General Hisham Ikhtiyar is the fourth senior Syrian official to die in the blast, while the fate of Interior Minister Mohammed al-Shaar, also wounded in the attack, is unknown.
Russia’s ambassador to France, Alexander Orlov, told French radio that Dr Assad was ready to leave power in an ‘‘orderly way’’, drawing a quick response from the Syrian Information Ministry which dismissed his statement as ‘‘baseless’’.
Mr Orlov told the RFI network that Dr Assad had accepted a final communique on the transition of power in Syria and nominated his representative to lead the negotiations with the opposition for this transition. However, the Russian embassy in Paris said later the ambassador’s comments had been ‘‘taken out of context’’.
Fierce fighting continued, with local activists saying more than 300 people died on Thursday alone and tens of thousands of Syrians had fled to neighbouring Turkey and Lebanon over the past 48 hours.
Rebel fighters gained significant ground, seizing the Syrian side of the Abu Kamal border checkpoint with Iraq, one of the Middle East’s major trade routes, as well as claiming control of two border crossings with Turkey at Bab al-Hawa and Jerablus, Reuters reported.
The fresh rebel gains come as the regime absorbs the psychological impact of the attack that killed Assad’s brother-in-law and deputy head of defence Assef Shawkat, as well as the defence minister Dawoud Rajha, and Assad’s crisis management chief, Hassan Turkmani.
In the meantime, work was continuing behind the scenes to develop a plan for a political transition in Syria, with experts predicting the regime’s collapse could be weeks, or even days, away.
But as yet there is no sign that opposition groups have developed a co-ordinated approach, said Mona Yacoubian, a senior Middle East adviser at the Washington-based Stimson Centre. ‘‘It has been a continual failure on the part of the opposition to unify and the longer this goes on the more difficult it will be to resolve,’’ she said.

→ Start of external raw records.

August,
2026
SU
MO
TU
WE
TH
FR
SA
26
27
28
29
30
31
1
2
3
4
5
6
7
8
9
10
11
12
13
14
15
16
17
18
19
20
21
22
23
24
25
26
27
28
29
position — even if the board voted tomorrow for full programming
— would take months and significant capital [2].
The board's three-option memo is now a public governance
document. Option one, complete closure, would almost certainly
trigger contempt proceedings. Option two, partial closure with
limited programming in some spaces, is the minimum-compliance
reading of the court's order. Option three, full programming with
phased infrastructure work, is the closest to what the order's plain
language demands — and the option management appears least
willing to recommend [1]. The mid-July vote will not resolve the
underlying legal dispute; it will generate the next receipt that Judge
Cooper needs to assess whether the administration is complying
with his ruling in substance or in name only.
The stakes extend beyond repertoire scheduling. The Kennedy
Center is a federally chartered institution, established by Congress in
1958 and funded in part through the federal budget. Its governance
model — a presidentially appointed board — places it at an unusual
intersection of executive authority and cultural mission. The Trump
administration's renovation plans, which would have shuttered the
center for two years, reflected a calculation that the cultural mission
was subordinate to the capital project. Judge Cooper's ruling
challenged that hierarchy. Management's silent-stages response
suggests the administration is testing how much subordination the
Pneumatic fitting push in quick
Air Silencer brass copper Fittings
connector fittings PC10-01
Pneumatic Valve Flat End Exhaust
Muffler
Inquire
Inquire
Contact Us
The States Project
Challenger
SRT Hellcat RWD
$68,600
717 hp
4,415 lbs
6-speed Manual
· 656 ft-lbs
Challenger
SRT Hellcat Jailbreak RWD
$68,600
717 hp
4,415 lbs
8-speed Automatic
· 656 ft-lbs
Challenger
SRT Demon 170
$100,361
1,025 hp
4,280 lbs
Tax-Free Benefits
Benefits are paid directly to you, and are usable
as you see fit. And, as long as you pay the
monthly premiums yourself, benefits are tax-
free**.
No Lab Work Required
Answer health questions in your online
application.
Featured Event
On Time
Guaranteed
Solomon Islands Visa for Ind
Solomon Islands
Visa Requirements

Planning for Syria’s ‘‘Day After’’ has included the development of a series of recommendations for whenever a transitional authority assumes power, including security reform, rule of law, transitional justice and economic and social reconstruction. But, Ms Yacoubian said, there was no guarantee there would be support for the transition plan from either opposition groups or on the ground in Syria.
The question of what happens to Syria’s stockpile of chemical weapons is also causing concern in the region. The arsenal is said to include large amounts of sarin, in addition to tabun and mustard gas. Syria was reportedly producing and weaponising the nerve agent known as VX, according to the website GlobalSecurity.org.
Israel is deeply concerned the weapons could fall into the hands of one of its regional enemies.
‘‘Israel will not sit idly by,’’ said Danny Yatom, a former head of the country’s spy agency Mossad. ‘‘If we have information of chemical agents or biological agents are about to fall into the hands of the Hezbollah we will not spare any effort to prevent it,’’ he said.